● **Exercise**: Could every line of the data be printed exactly as it reads?

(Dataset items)
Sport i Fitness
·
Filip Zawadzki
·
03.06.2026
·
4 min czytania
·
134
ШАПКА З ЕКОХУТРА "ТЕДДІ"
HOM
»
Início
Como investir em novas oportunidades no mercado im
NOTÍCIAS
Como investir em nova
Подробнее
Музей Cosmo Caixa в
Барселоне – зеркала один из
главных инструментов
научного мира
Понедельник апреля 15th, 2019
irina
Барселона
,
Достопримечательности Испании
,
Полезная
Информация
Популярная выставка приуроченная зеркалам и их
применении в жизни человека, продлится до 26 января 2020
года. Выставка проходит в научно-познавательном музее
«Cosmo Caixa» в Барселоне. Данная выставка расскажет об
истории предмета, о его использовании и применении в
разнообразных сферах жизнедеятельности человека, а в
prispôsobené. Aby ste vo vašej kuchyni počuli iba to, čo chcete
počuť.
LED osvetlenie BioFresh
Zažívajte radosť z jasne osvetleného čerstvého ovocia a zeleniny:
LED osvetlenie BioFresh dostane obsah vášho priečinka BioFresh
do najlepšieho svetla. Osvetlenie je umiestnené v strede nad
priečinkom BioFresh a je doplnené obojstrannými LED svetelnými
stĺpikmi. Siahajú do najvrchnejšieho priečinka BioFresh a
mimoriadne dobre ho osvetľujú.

● **Solution for this exercise**:
Sport i Fitness
·
Filip Zawadzki
·
03.06.2026
·
4 min czytania
·
134
ШАПКА З ЕКОХУТРА "ТЕДДІ"
HOM
»
Início
Como investir em novas oportunidades no mercado im
NOTÍCIAS
Como investir em nova
Подробнее
Музей Cosmo Caixa в
Барселоне – зеркала один из
главных инструментов
научного мира
Понедельник апреля 15th, 2019
irina
Барселона
,
Достопримечательности Испании
,
Полезная
Информация
Популярная выставка приуроченная зеркалам и их
применении в жизни человека, продлится до 26 января 2020
года. Выставка проходит в научно-познавательном музее
«Cosmo Caixa» в Барселоне. Данная выставка расскажет об
истории предмета, о его использовании и применении в
разнообразных сферах жизнедеятельности человека, а в
prispôsobené. Aby ste vo vašej kuchyni počuli iba to, čo chcete
počuť.
LED osvetlenie BioFresh
Zažívajte radosť z jasne osvetleného čerstvého ovocia a zeleniny:
LED osvetlenie BioFresh dostane obsah vášho priečinka BioFresh
do najlepšieho svetla. Osvetlenie je umiestnené v strede nad
priečinkom BioFresh a je doplnené obojstrannými LED svetelnými
stĺpikmi. Siahajú do najvrchnejšieho priečinka BioFresh a
mimoriadne dobre ho osvetľujú.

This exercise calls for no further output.